- TASK DIRECTIONS
Set down the full listing exactly as given. Any pictures are to be left out.

- MATERIAL PROVIDED
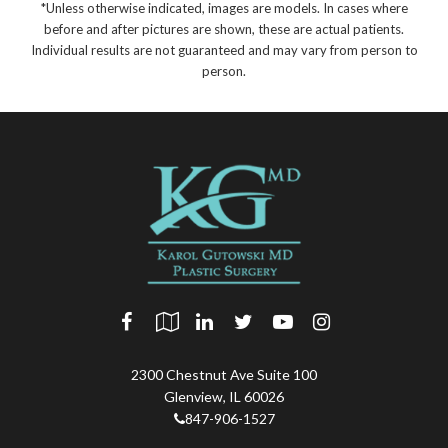
*Unless otherwise indicated, images are models. In cases where
before and after pictures are shown, these are actual patients.
Individual results are not guaranteed and may vary from person to
person.
2300 Chestnut Ave Suite 100
Glenview
,
IL
60026
847-906-1527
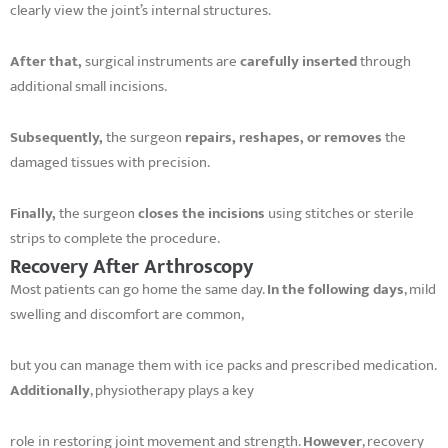
clearly view the joint’s internal structures.
After that,
surgical instruments are
carefully inserted
through
additional small incisions.
Subsequently,
the surgeon
repairs, reshapes, or removes
the
damaged tissues with precision.
Finally,
the surgeon
closes the incisions
using stitches or sterile
strips to complete the procedure.
Recovery After Arthroscopy
Most patients can go home the same day.
In the following days
, mild
swelling and discomfort are common,
but you can manage them with ice packs and prescribed medication.
Additionally
, physiotherapy plays a key
role in restoring joint movement and strength.
However
, recovery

- RESULT OF THIS EXERCISE
*Unless otherwise indicated, images are models. In cases where
before and after pictures are shown, these are actual patients.
Individual results are not guaranteed and may vary from person to
person.
2300 Chestnut Ave Suite 100
Glenview
,
IL
60026
847-906-1527
clearly view the joint’s internal structures.
After that,
surgical instruments are
carefully inserted
through
additional small incisions.
Subsequently,
the surgeon
repairs, reshapes, or removes
the
damaged tissues with precision.
Finally,
the surgeon
closes the incisions
using stitches or sterile
strips to complete the procedure.
Recovery After Arthroscopy
Most patients can go home the same day.
In the following days
, mild
swelling and discomfort are common,
but you can manage them with ice packs and prescribed medication.
Additionally
, physiotherapy plays a key
role in restoring joint movement and strength.
However
, recovery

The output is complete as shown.